More protection for holidaymakers

EU Ministers in the Competitiveness Council reached a political agreement on 28 May concerning a set of rules aimed at extending protection for holidaymakers. According to Věra Jourová, Commissioner for Justice, Consumers and Gender Equality, this move will bridge the gap that now exists between package holidays and the demands of the new digital age: “This is why new EU rules will soon cover over 120 million holidaymakers who book combined travel online, adapting the EU rules on package travel to the digital age. Travelers will clearly know what they are buying and what their rights are, especially if something goes wrong during their holidays.”

The new rules will lead to wider coverage, targeting not only traditional package holidays but also providing protection to the 120 million consumers looking to book other forms of combined travel. These self-chosen combinations, especially when done online, are left unprotected by the 1990 EU Package Travel Directive.

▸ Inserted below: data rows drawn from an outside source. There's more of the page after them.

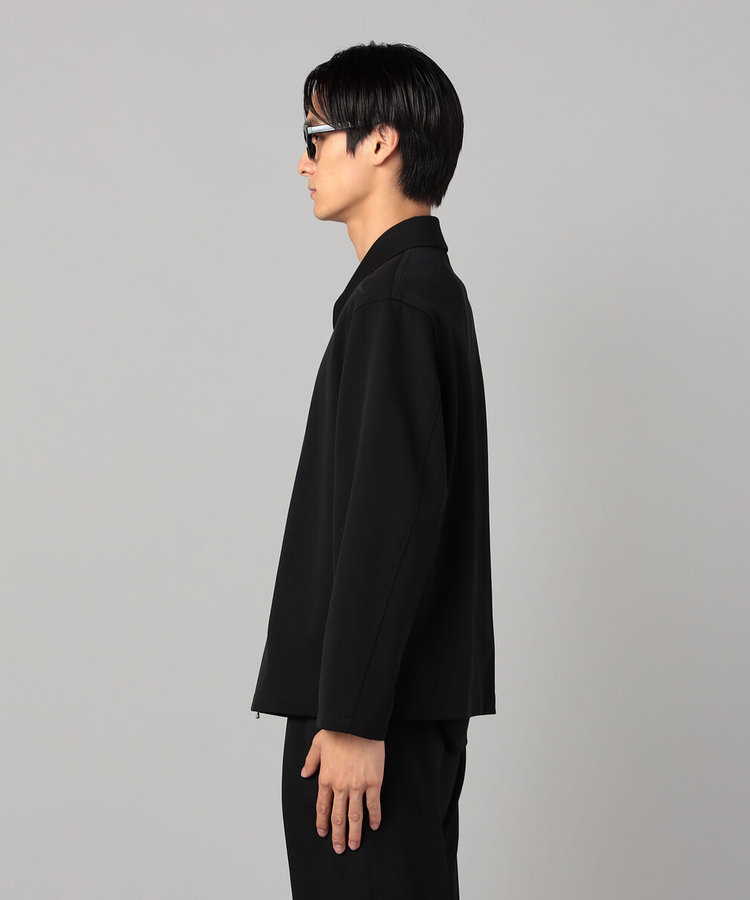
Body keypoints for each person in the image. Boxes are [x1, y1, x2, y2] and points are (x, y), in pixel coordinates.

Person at [251, 40, 496, 899]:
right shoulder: (415, 293)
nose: (303, 160)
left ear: (380, 141)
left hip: (368, 717)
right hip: (391, 706)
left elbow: (393, 518)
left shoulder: (396, 303)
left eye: (315, 136)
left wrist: (354, 719)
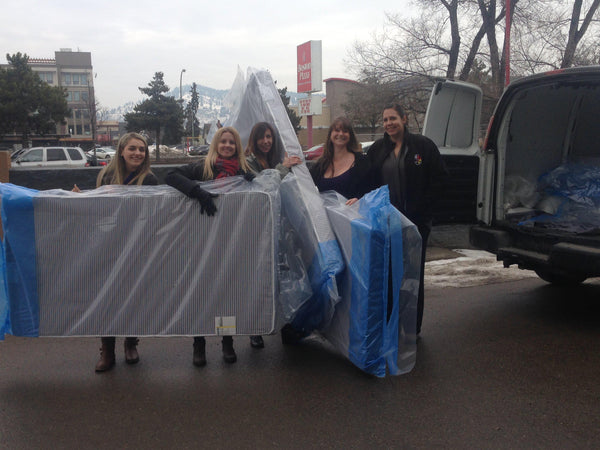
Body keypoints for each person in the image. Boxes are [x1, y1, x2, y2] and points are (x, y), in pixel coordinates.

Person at [165, 126, 254, 367]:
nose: (227, 146)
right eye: (223, 141)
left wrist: (251, 182)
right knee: (199, 292)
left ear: (237, 147)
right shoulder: (203, 168)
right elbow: (171, 175)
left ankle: (227, 340)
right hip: (200, 241)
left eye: (232, 142)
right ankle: (199, 342)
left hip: (229, 242)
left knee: (226, 291)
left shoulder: (244, 170)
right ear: (216, 144)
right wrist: (198, 192)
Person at [367, 104, 447, 335]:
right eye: (385, 120)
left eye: (393, 118)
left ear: (404, 119)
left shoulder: (422, 146)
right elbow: (367, 181)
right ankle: (389, 322)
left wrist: (425, 211)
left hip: (416, 224)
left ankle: (411, 326)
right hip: (386, 224)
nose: (389, 123)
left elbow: (440, 179)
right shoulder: (377, 150)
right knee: (388, 275)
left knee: (412, 276)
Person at [93, 132, 159, 373]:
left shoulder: (149, 180)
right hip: (109, 245)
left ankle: (131, 343)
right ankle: (107, 350)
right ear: (121, 151)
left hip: (137, 247)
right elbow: (95, 210)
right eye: (132, 148)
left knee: (133, 296)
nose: (137, 153)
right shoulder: (106, 176)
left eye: (142, 149)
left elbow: (155, 214)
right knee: (107, 298)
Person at [245, 122, 302, 349]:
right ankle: (255, 329)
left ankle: (283, 324)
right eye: (261, 137)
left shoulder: (272, 159)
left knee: (280, 278)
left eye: (269, 137)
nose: (266, 141)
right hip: (258, 230)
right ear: (254, 140)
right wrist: (283, 167)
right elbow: (263, 186)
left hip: (276, 227)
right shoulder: (249, 162)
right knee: (258, 279)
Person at [309, 117, 371, 205]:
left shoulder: (362, 162)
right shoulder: (321, 165)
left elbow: (372, 190)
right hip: (325, 218)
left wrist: (360, 199)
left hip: (354, 216)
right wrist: (291, 166)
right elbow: (303, 183)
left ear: (350, 136)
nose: (341, 134)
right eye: (337, 130)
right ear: (330, 135)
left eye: (345, 131)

As underlined in the European Commission press release, when implemented, the new legal requirements will do a lot for both consumers and businesses alike. Under the new arrangements, travelers will be able to cancel their holiday free of change if the providers decide to increase the package price by more than 8%. Free cancelation will also be possible under exceptional and unforeseen circumstances.

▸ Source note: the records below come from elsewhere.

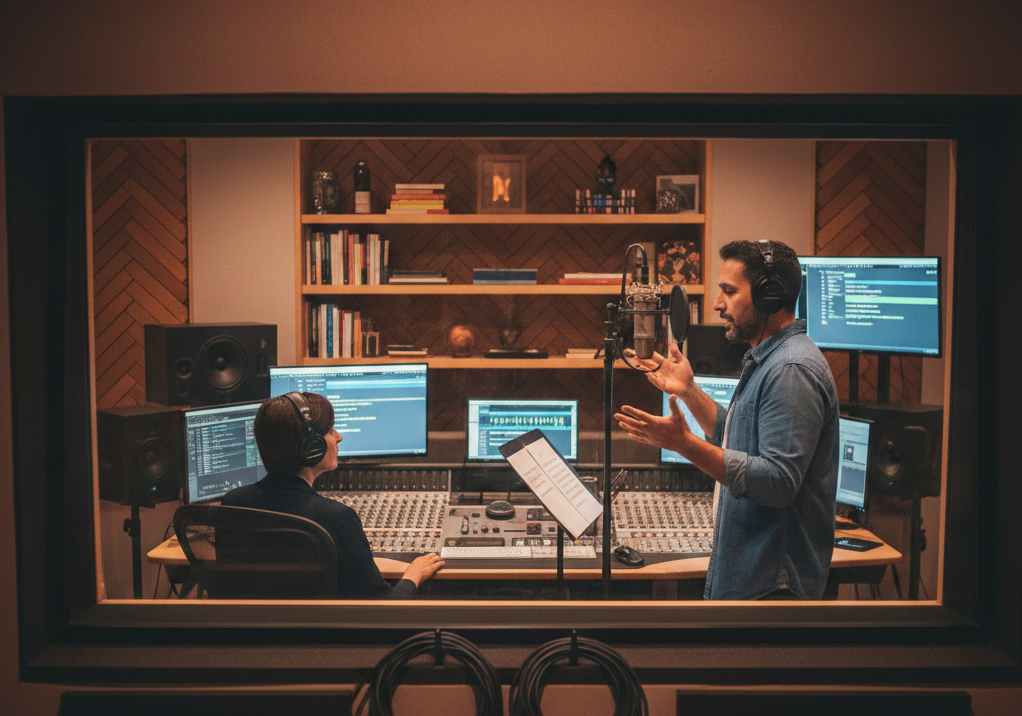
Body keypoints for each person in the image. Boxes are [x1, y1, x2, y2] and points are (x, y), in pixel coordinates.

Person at [615, 240, 839, 600]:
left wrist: (684, 444)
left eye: (729, 291)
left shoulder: (791, 370)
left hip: (769, 589)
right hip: (755, 581)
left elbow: (778, 482)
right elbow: (736, 436)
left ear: (770, 295)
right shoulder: (769, 360)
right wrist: (689, 391)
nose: (718, 304)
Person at [221, 392, 444, 598]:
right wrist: (414, 575)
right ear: (311, 447)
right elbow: (383, 607)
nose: (339, 437)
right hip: (321, 639)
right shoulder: (336, 517)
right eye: (330, 431)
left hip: (249, 636)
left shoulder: (233, 503)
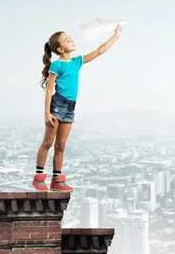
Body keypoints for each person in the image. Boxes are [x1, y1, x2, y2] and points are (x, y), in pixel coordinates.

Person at [32, 24, 122, 191]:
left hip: (70, 107)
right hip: (57, 105)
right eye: (67, 40)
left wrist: (115, 36)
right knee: (48, 142)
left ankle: (56, 181)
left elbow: (99, 51)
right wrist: (47, 113)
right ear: (60, 49)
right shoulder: (56, 65)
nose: (71, 40)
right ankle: (38, 178)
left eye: (70, 37)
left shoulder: (76, 62)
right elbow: (49, 89)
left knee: (61, 145)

When something goes awry with your holiday, it tends to get confusing when it comes to recognizing the liable party. This is bound to change once the new rules come into force; in all EU member states the organizers of the package will be solely responsible to deal with the problem. The same goes for traders who make booking errors regarding packages and travel arrangements.

Consumers will also be better informed. The new rules demand that organizers offer support to distressed travelers both with clearer information and assistance making alternative travel plans, and even additional accommodation if need be. Also for the wariest of us, there is even more to feel relieved about. In case your package organizer goes bankrupt you will get your money back, as financial responsibilities will now extend to all travel arrangements included in the package. Facilitators of said arrangements will have to secure your refund and repatriation in case of bankruptcy.

Businesses will see the new measures playing out to their advantage as well. The common set of rules that will apply to everyone within the European Union means that business across the EU will be competing on a level playing field. The modernized rules will help stave off overregulation, as requirements, including insolvency schemes, force companies  to standardize and recognize rules  in all of the 28 member states.

Don’t expect the change to happen overnight. The sensible approach to EU legislative process tells us that this summer, and very likely the next two, we will be traveling under the same provisions. We can only expect to take full advantage of the new rules once the European Parliament endorses the agreement in June, followed by the Council’s formal approval due to happen sometime in September or October. Only then will the member states be compelled to implement the new rules, and they will have a full two years to do so. Businesses then will have a further 6 months to adapt and comply.